(RECORDS FOR THIS TASK Opens)
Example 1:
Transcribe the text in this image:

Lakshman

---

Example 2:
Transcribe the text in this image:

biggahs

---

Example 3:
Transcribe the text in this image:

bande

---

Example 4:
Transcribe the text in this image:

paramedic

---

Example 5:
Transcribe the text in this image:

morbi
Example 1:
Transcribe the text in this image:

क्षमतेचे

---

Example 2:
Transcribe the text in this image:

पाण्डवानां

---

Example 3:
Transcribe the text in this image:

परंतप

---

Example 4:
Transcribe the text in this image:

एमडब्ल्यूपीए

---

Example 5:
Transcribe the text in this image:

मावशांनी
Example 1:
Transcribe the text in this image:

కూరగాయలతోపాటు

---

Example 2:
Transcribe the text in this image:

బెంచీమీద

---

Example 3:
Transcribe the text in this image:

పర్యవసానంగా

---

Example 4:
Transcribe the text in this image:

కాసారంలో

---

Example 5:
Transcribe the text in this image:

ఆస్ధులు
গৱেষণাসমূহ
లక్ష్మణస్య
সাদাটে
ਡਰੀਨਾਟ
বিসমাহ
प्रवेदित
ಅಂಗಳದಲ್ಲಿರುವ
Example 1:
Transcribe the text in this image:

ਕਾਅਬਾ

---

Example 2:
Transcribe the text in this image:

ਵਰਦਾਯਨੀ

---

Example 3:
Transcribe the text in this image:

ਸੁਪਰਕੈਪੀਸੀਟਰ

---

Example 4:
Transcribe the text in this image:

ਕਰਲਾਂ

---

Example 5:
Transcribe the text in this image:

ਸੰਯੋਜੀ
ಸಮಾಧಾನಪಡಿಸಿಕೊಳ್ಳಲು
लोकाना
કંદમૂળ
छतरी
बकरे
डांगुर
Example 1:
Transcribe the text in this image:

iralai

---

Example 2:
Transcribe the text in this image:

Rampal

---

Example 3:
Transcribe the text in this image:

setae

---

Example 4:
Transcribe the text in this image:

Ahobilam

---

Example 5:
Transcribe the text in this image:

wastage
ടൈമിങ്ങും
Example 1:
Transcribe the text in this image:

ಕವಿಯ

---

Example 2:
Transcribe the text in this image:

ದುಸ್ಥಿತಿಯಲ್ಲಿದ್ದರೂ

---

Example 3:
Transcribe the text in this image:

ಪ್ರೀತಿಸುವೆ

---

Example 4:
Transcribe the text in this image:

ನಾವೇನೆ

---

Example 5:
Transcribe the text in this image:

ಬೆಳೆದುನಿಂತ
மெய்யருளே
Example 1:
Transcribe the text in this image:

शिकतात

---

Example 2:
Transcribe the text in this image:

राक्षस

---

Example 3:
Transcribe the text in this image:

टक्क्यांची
(RECORDS FOR THIS TASK Closes)
● **ASSIGNMENT**: Every line must be copied exactly as it stands above.

● **SOLUTION TO THIS EXERCISE**:
Example 1:
Transcribe the text in this image:

Lakshman

---

Example 2:
Transcribe the text in this image:

biggahs

---

Example 3:
Transcribe the text in this image:

bande

---

Example 4:
Transcribe the text in this image:

paramedic

---

Example 5:
Transcribe the text in this image:

morbi
Example 1:
Transcribe the text in this image:

क्षमतेचे

---

Example 2:
Transcribe the text in this image:

पाण्डवानां

---

Example 3:
Transcribe the text in this image:

परंतप

---

Example 4:
Transcribe the text in this image:

एमडब्ल्यूपीए

---

Example 5:
Transcribe the text in this image:

मावशांनी
Example 1:
Transcribe the text in this image:

కూరగాయలతోపాటు

---

Example 2:
Transcribe the text in this image:

బెంచీమీద

---

Example 3:
Transcribe the text in this image:

పర్యవసానంగా

---

Example 4:
Transcribe the text in this image:

కాసారంలో

---

Example 5:
Transcribe the text in this image:

ఆస్ధులు
গৱেষণাসমূহ
లక్ష్మణస్య
সাদাটে
ਡਰੀਨਾਟ
বিসমাহ
प्रवेदित
ಅಂಗಳದಲ್ಲಿರುವ
Example 1:
Transcribe the text in this image:

ਕਾਅਬਾ

---

Example 2:
Transcribe the text in this image:

ਵਰਦਾਯਨੀ

---

Example 3:
Transcribe the text in this image:

ਸੁਪਰਕੈਪੀਸੀਟਰ

---

Example 4:
Transcribe the text in this image:

ਕਰਲਾਂ

---

Example 5:
Transcribe the text in this image:

ਸੰਯੋਜੀ
ಸಮಾಧಾನಪಡಿಸಿಕೊಳ್ಳಲು
लोकाना
કંદમૂળ
छतरी
बकरे
डांगुर
Example 1:
Transcribe the text in this image:

iralai

---

Example 2:
Transcribe the text in this image:

Rampal

---

Example 3:
Transcribe the text in this image:

setae

---

Example 4:
Transcribe the text in this image:

Ahobilam

---

Example 5:
Transcribe the text in this image:

wastage
ടൈമിങ്ങും
Example 1:
Transcribe the text in this image:

ಕವಿಯ

---

Example 2:
Transcribe the text in this image:

ದುಸ್ಥಿತಿಯಲ್ಲಿದ್ದರೂ

---

Example 3:
Transcribe the text in this image:

ಪ್ರೀತಿಸುವೆ

---

Example 4:
Transcribe the text in this image:

ನಾವೇನೆ

---

Example 5:
Transcribe the text in this image:

ಬೆಳೆದುನಿಂತ
மெய்யருளே
Example 1:
Transcribe the text in this image:

शिकतात

---

Example 2:
Transcribe the text in this image:

राक्षस

---

Example 3:
Transcribe the text in this image:

टक्क्यांची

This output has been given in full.